* **Work instructions**: Below are the records to retype. Keep every character exactly and leave out the pictures.

Record set below:

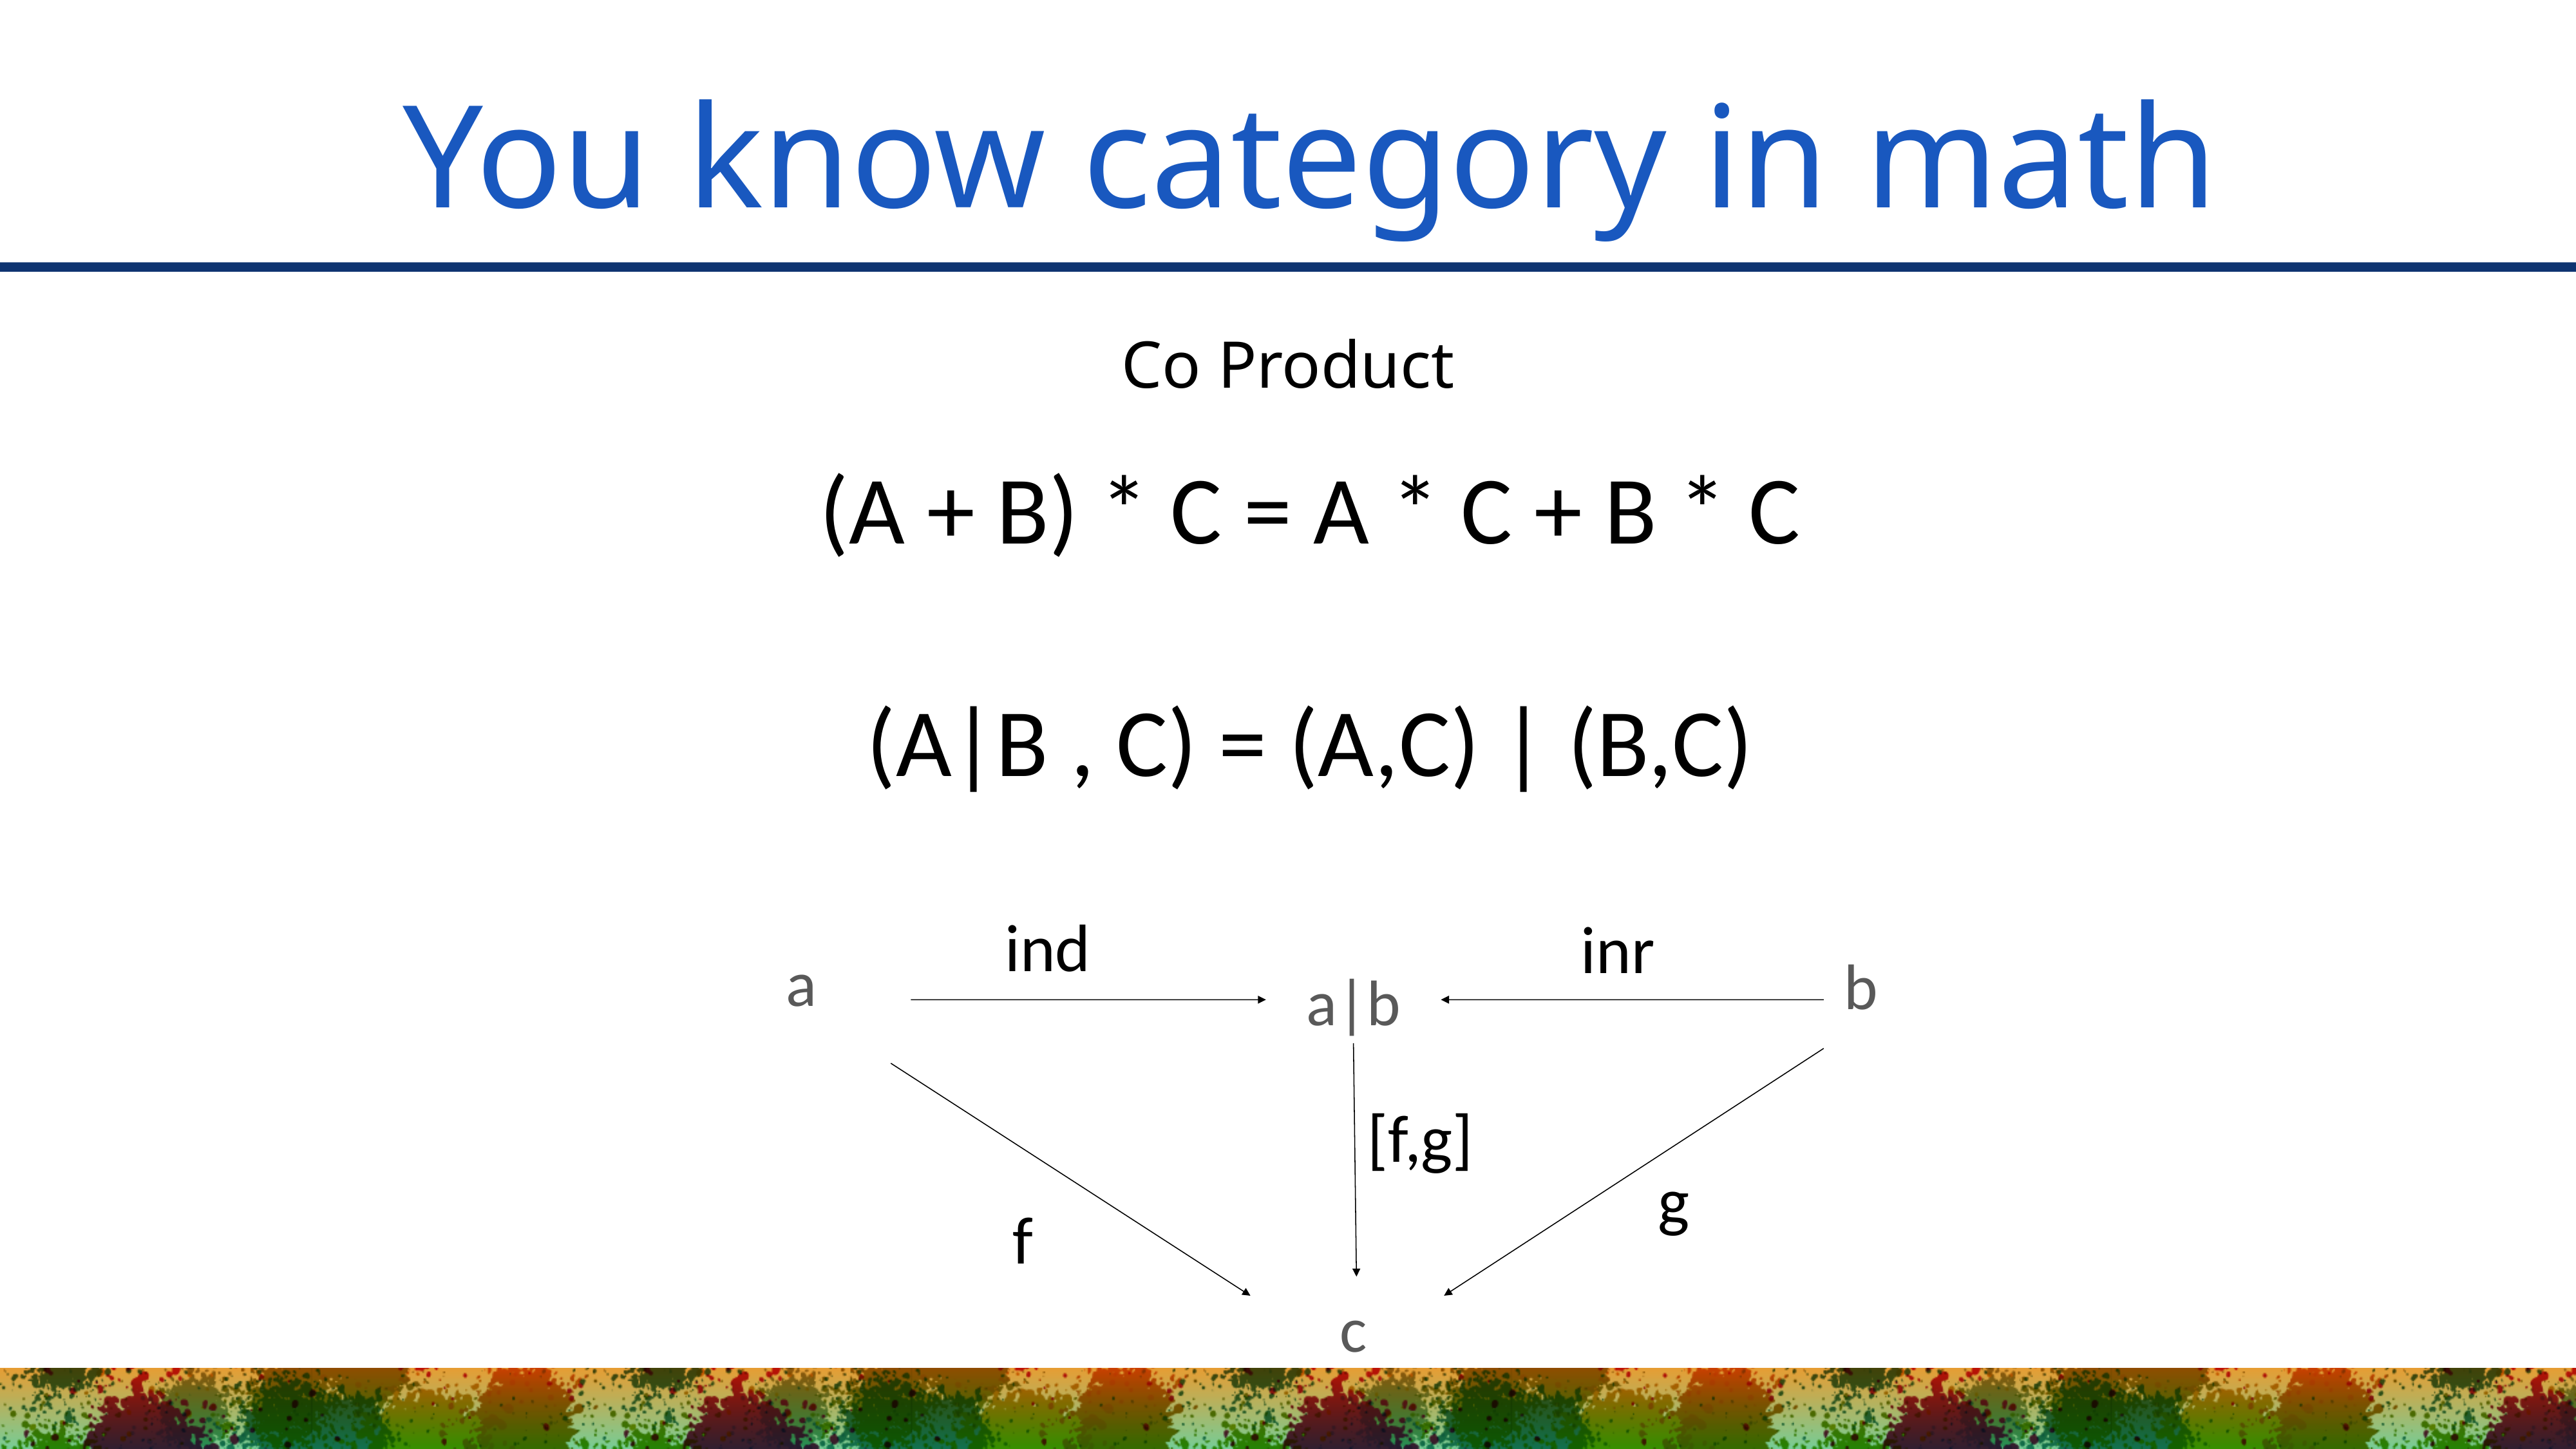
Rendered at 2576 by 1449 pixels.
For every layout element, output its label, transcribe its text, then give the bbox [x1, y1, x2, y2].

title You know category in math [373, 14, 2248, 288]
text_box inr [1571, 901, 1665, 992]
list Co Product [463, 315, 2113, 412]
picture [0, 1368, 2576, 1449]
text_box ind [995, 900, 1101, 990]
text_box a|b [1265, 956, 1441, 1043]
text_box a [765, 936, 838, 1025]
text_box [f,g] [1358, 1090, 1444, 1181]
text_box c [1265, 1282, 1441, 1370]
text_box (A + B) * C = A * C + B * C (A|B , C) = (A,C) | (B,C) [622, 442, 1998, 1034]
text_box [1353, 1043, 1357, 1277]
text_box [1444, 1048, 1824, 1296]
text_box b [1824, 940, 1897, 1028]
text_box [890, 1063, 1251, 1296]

End of Record set.

* **Task output**:
Rendered at 2576 by 1449 pixels.
For every layout element, output its label, transcribe its text, then give the bbox [x1, y1, x2, y2].

title You know category in math [373, 14, 2248, 288]
text_box inr [1571, 901, 1665, 992]
list Co Product [463, 315, 2113, 412]
picture [0, 1368, 2576, 1449]
text_box ind [995, 900, 1101, 990]
text_box a|b [1265, 956, 1441, 1043]
text_box a [765, 936, 838, 1025]
text_box [f,g] [1358, 1090, 1444, 1181]
text_box c [1265, 1282, 1441, 1370]
text_box (A + B) * C = A * C + B * C (A|B , C) = (A,C) | (B,C) [622, 442, 1998, 1034]
text_box [1353, 1043, 1357, 1277]
text_box [1444, 1048, 1824, 1296]
text_box b [1824, 940, 1897, 1028]
text_box [890, 1063, 1251, 1296]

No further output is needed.